Dans la même veine : le projet de compteurs multifluides de « Vivacité » piloté par GEG et Atos, dans l’écocité grenobloise ; ou celui de la « Cité intelligence » de l’écocité de Montpellier. Les capteurs sont également installés dans l’ancien. Le quartier existant Sainte-Blandine près de la gare (l’un des secteurs de l’écocité lyonnaise de 3 000 ha) fera l’objet d’une écorénovation. Des compteurs intelligents permettront aux familles de suivre leur consommation d’énergie et de les guider dans le choix des travaux à entreprendre…
TÉMOIGNAGE - Les citoyens sont-ils impliqués dans l’élaboration des écocités ?
Vincent Fristot, adjoint Urbanisme, Logement, Habitat et Transition énergétique à Grenoble : « Être en phase avec les attentes des futurs habitants »
« Effectivement, il est important de pouvoir être bien en phase avec les attentes des futurs habitants. Dans l’écocité de la Presqu’île, les habitants ne sont pas encore arrivés… les livraisons sont imminentes. C’est dans les mois qui viennent qu’il sera essentiel de confronter les propositions qui sont faites, avec les instances citoyennes et les collectifs d’usagers, pour répondre au mieux aux aspirations des nouveaux quartiers. Par ailleurs, il sera opportun que les nouveaux habitants soient accompagnés dans leurs nouveaux usages… »
« Turbines sociales »
« La démarche écocité a permis de concrétiser des projets qui, sans le financement de l’État, n’auraient pas eu lieu, car le retour sur investissement n’est pas garanti » ne cache pas Christian Tordo, adjoint à l’Économie, à l’Emploi et à l’Industrie à Nice et président de l’EPA Plaine du Var. Les financements de l’État ont eu un effet levier…

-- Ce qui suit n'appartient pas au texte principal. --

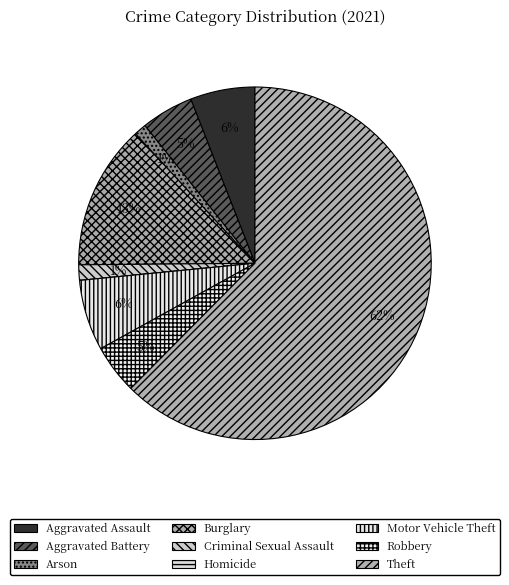

Which slice is the smallest?

Homicide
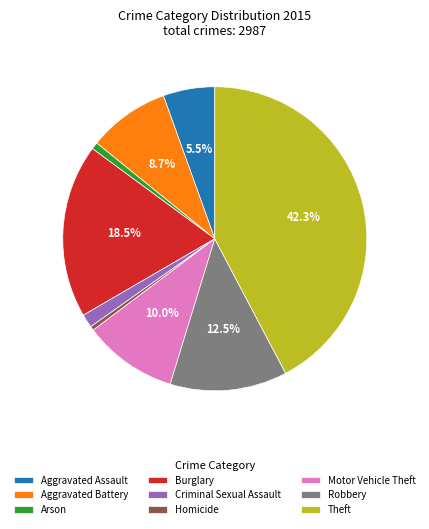

What is the largest slice in the pie chart?

Theft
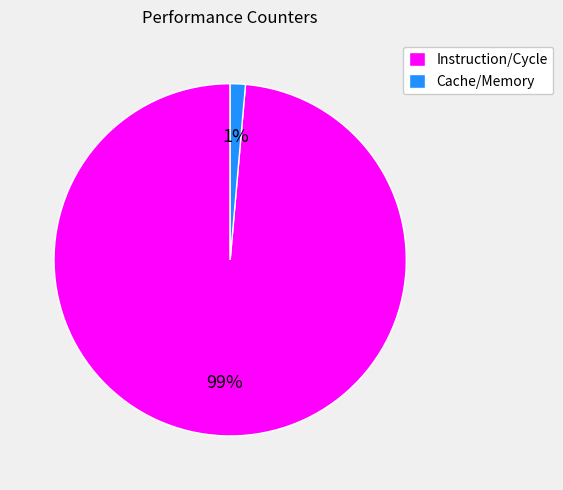

Which category has the biggest portion of the pie?

Instruction/Cycle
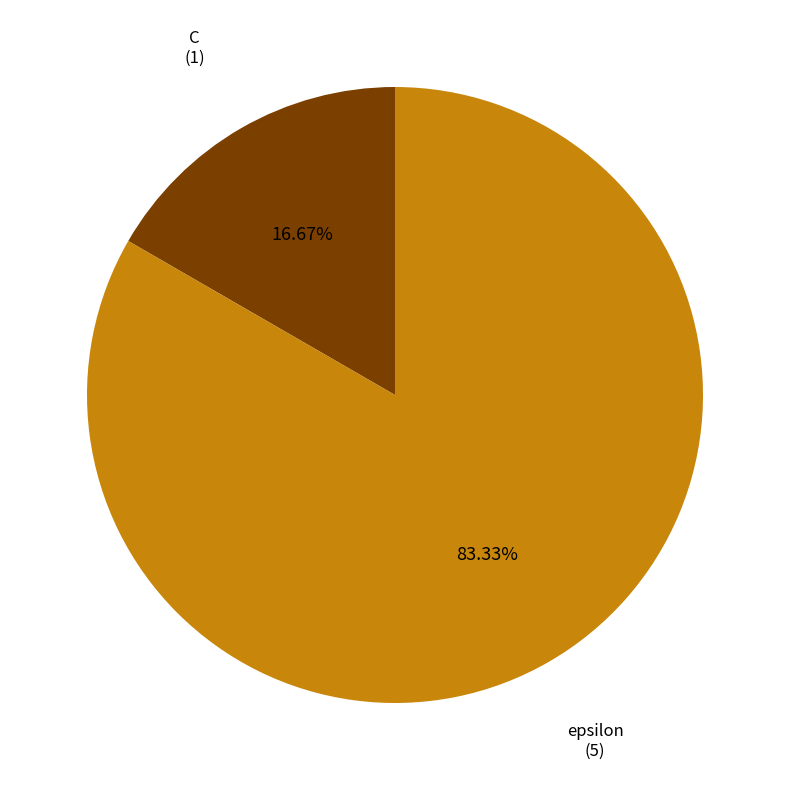

Count the number of slices in the pie.

2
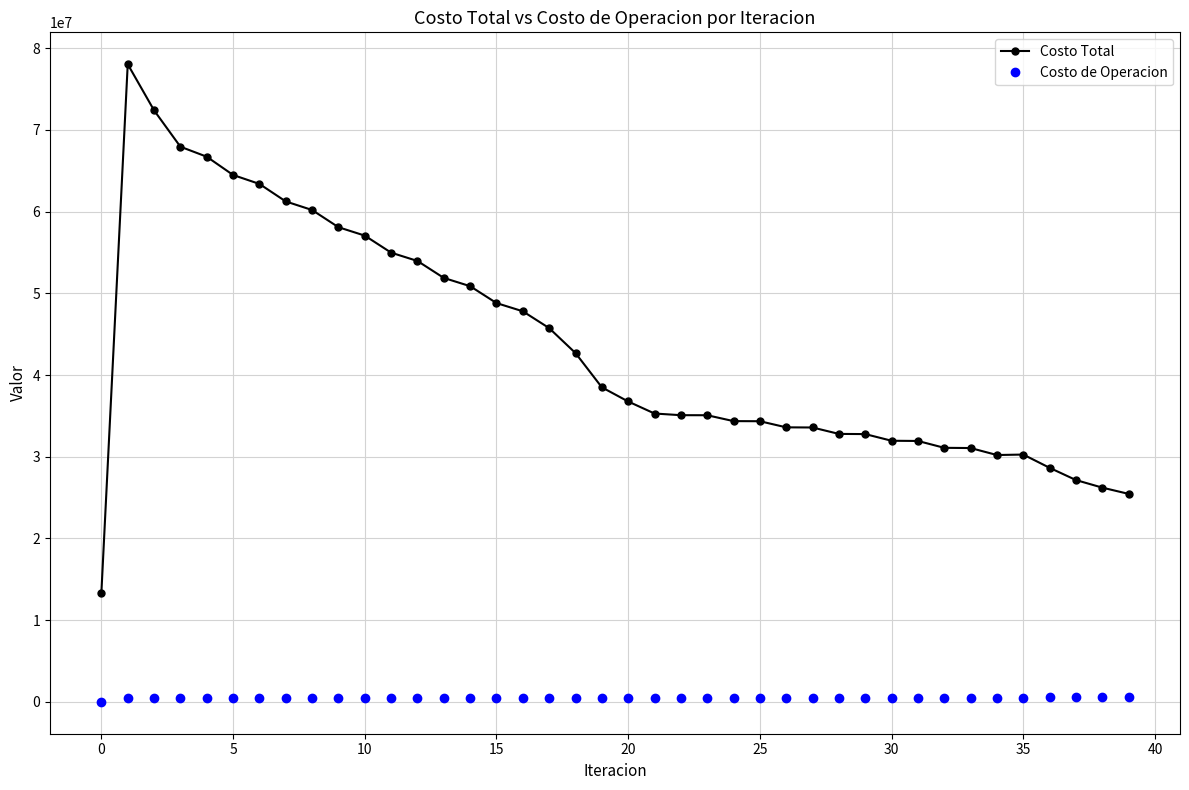

True or false: Costo Total and Costo de Operacion intersect in this chart.

False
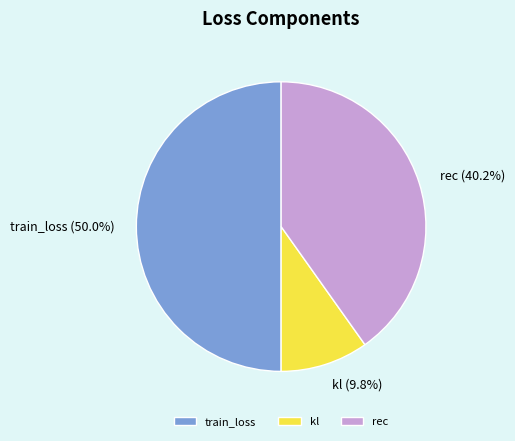

To the nearest percent, what is the average slice percentage?

33%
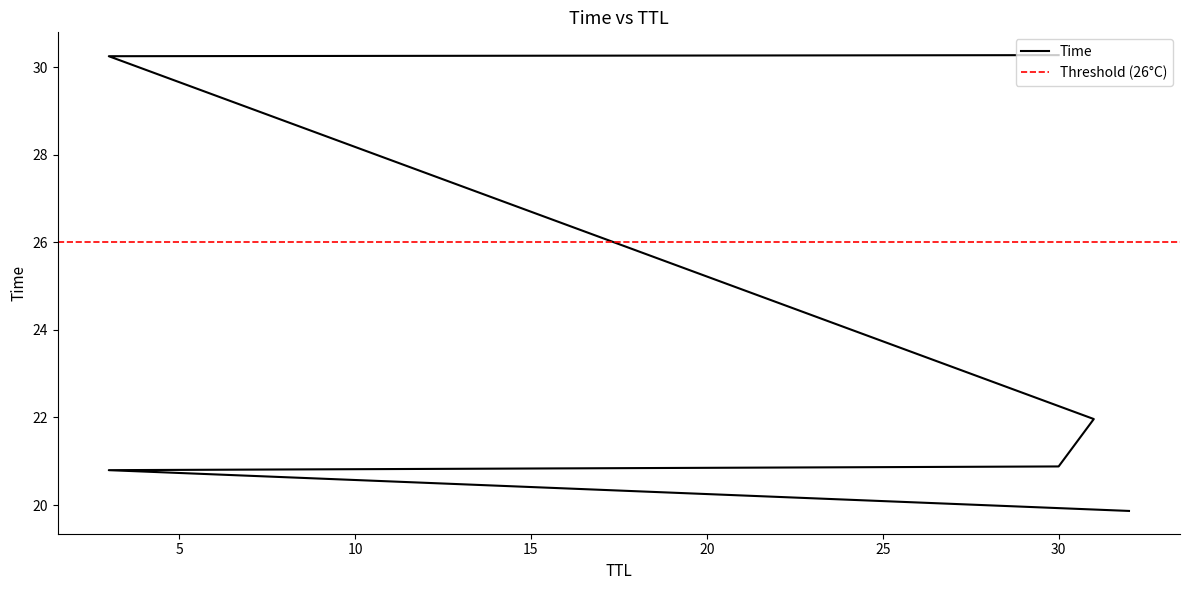

The chart shows a value of 29.6 at 31. True or false?

False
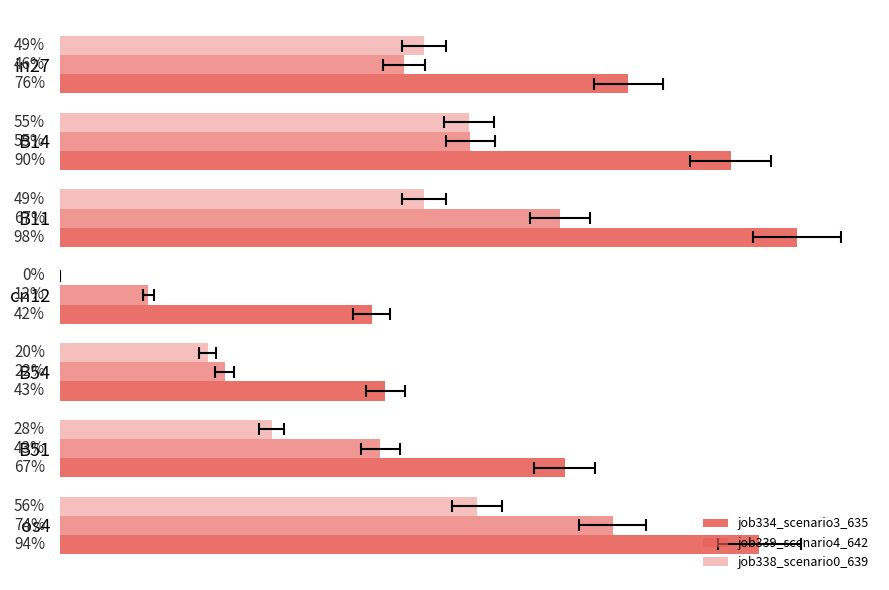

What is the difference between the maximum and minimum values in the job338_scenario0_639 series?

0.6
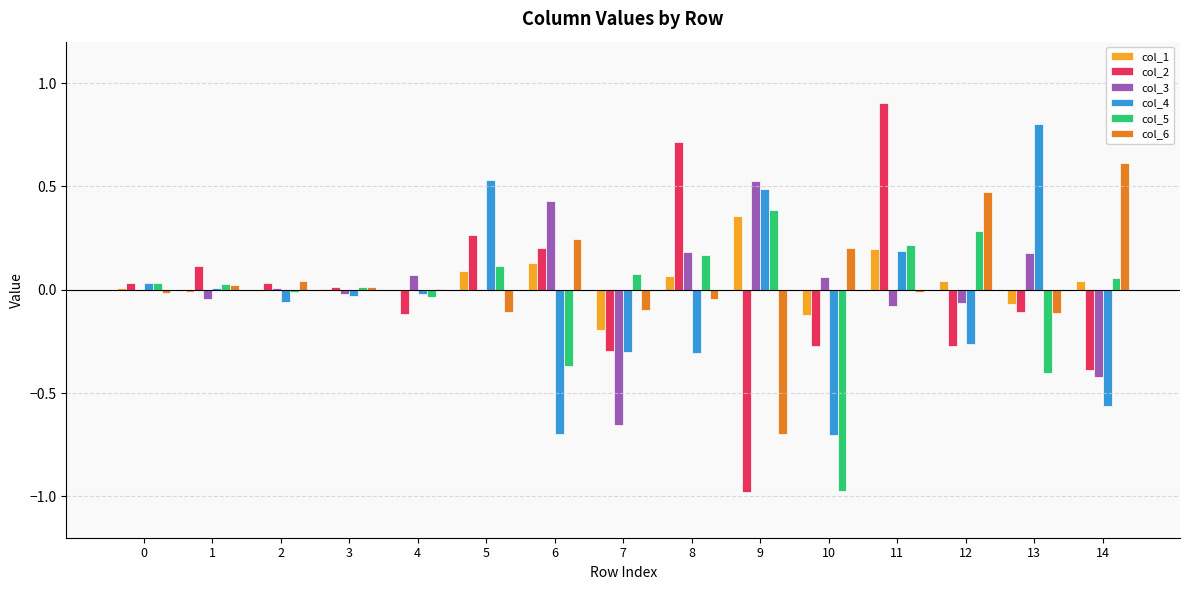

True or false: col_3 has a value of 0.4 at 6.

True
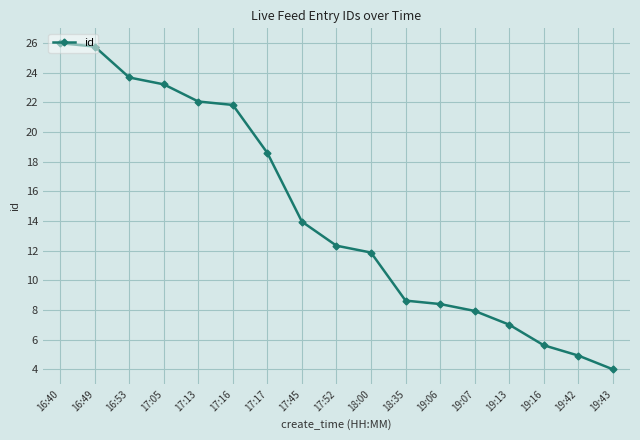

Is this an area chart (filled region under the line)?

No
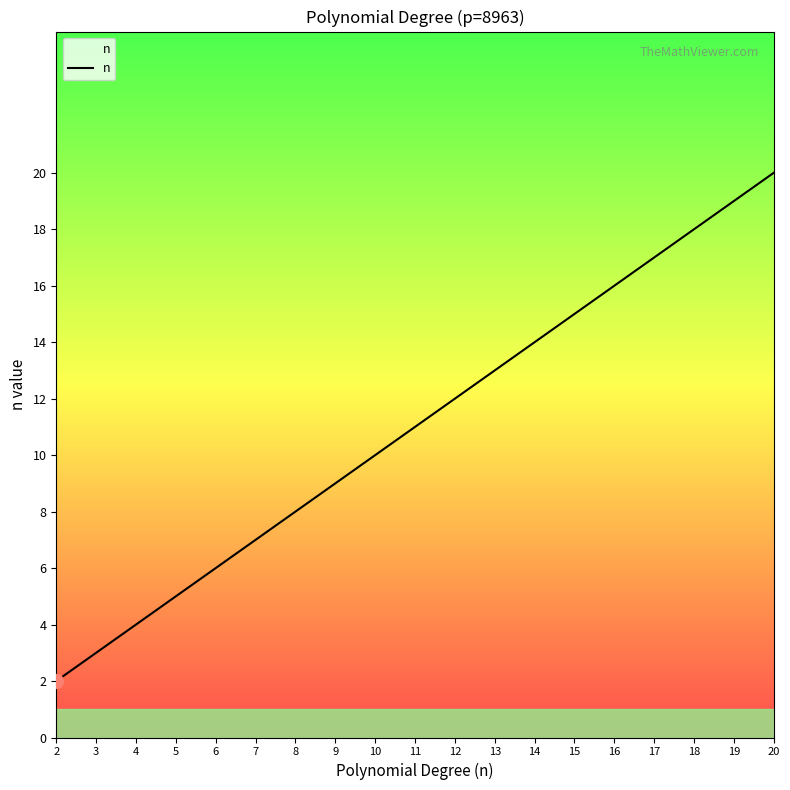

What is the difference between the values at 17 and 7?

10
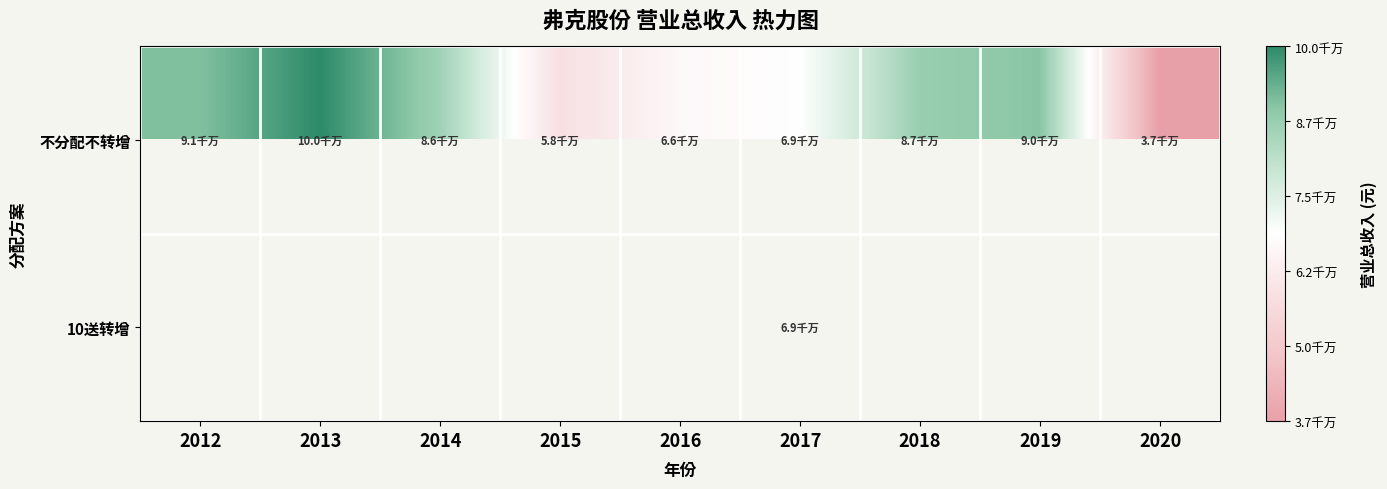

What is the difference between the maximum and second lowest values in the 不分配不转增 series?

41722040.9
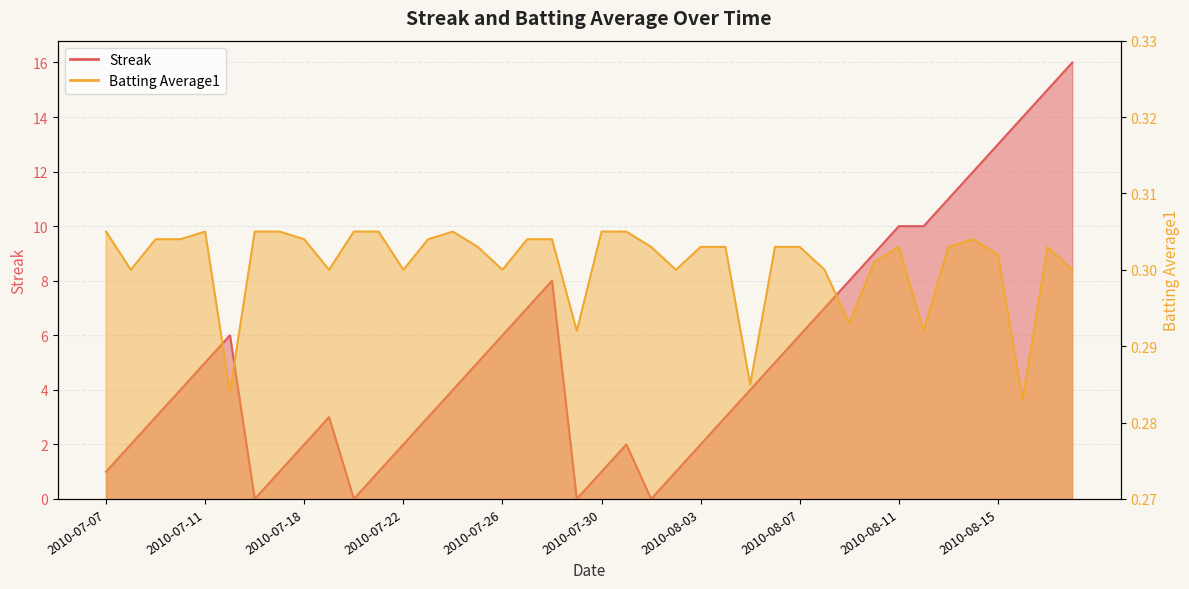

What are all the series names shown in the legend?

Streak, Batting Average1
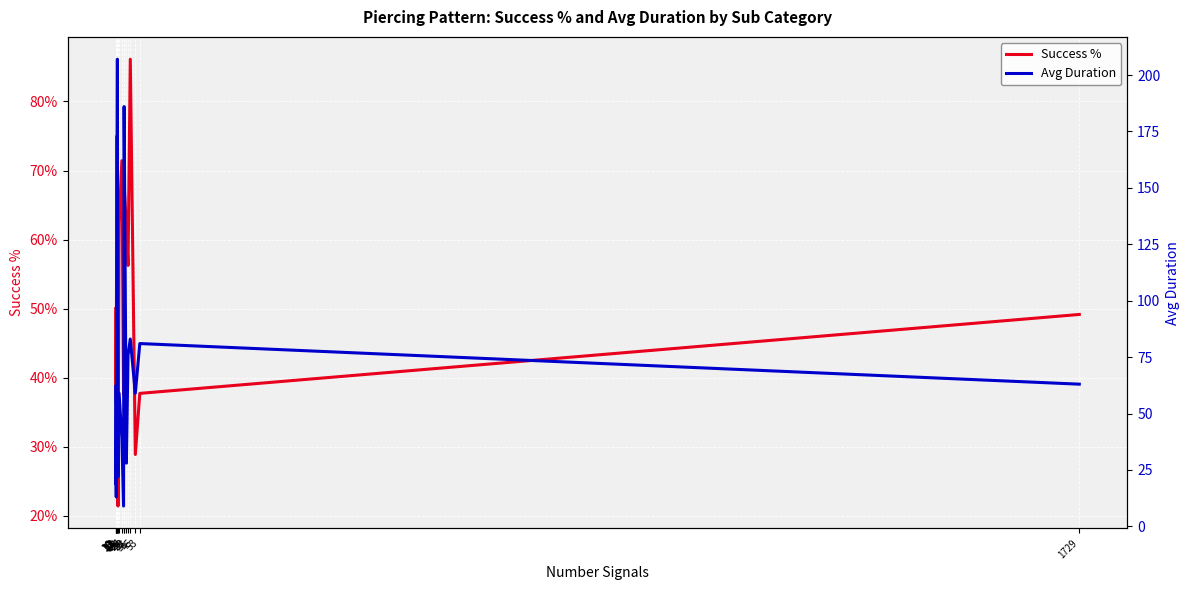

At how many categories does at least one series exceed 75?

6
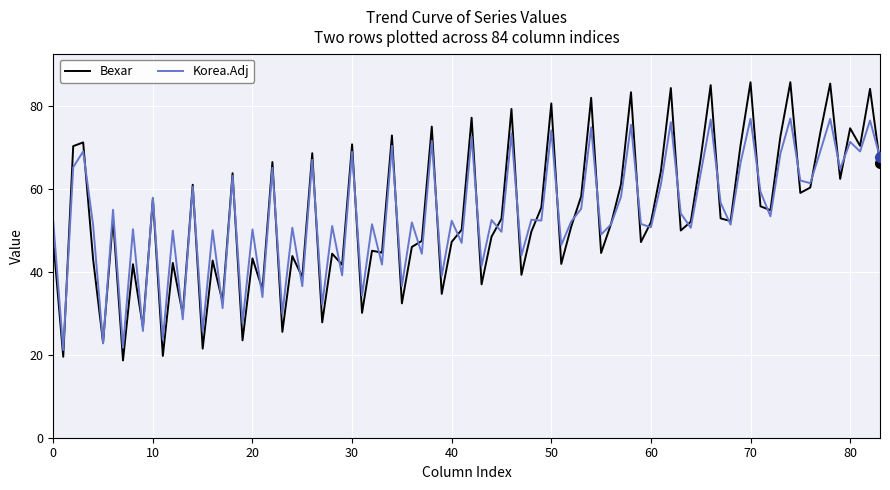

What is the smallest value displayed?

18.7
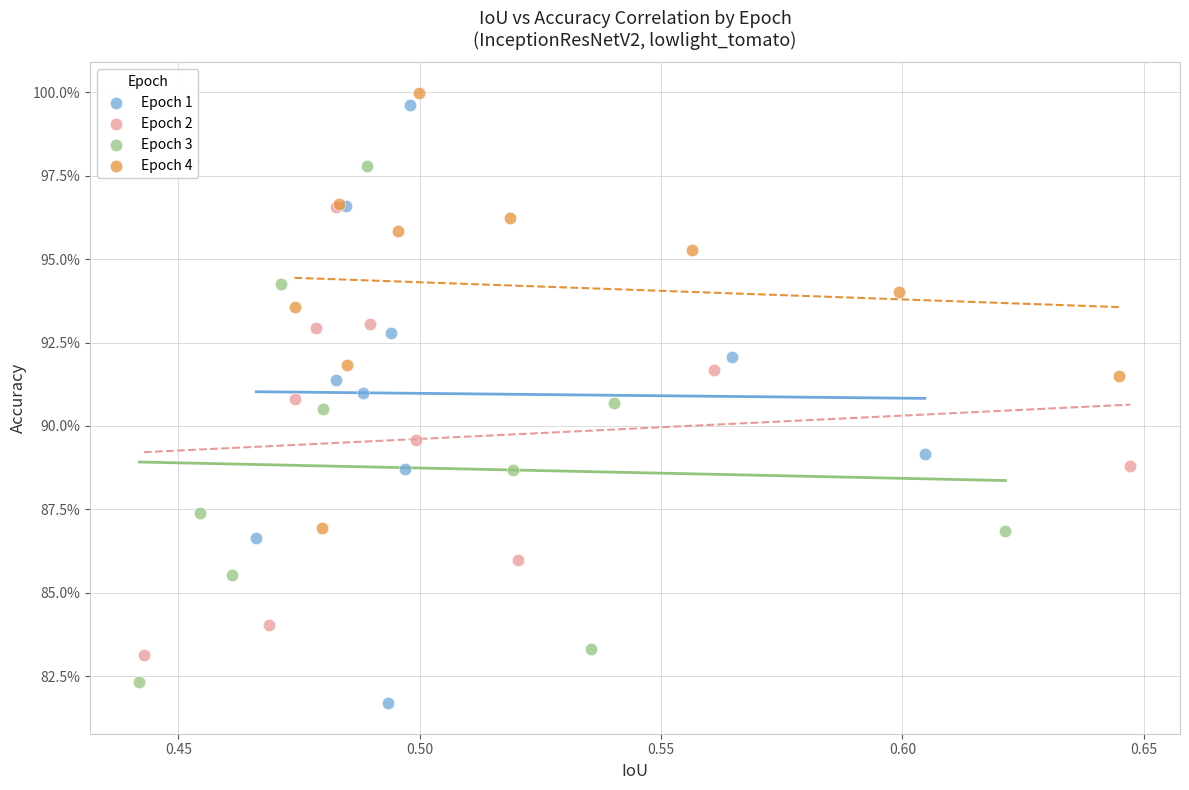

What are all the series names shown in the legend?

Epoch 1, Epoch 2, Epoch 3, Epoch 4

Selon le Cerema, missionné pour évaluer les innovations des écocités, « l’investissement global est estimé à 1,5 milliard pour un accompagnement financier de l’État de 294 millions d’euros ». Sachant que le fonds Ville de demain dédié aux écocités n’est pas épuisé, puisqu’il s’élève à 750 millions d’euros… À Nice, les programmes écocité auraient déjà contribué à préserver ou créer 2 000 à 3 000 emplois. Partout, les écocités apparaissent comme le terreau fertile aux nouvelles filières de la croissance verte… À Lille, l’espoir est que les quartiers de l’écocité fonctionnent comme des « turbines sociales », qui tirent vers le haut les quartiers voisins, grâce à de nouveaux emplois et des logements de meilleure qualité.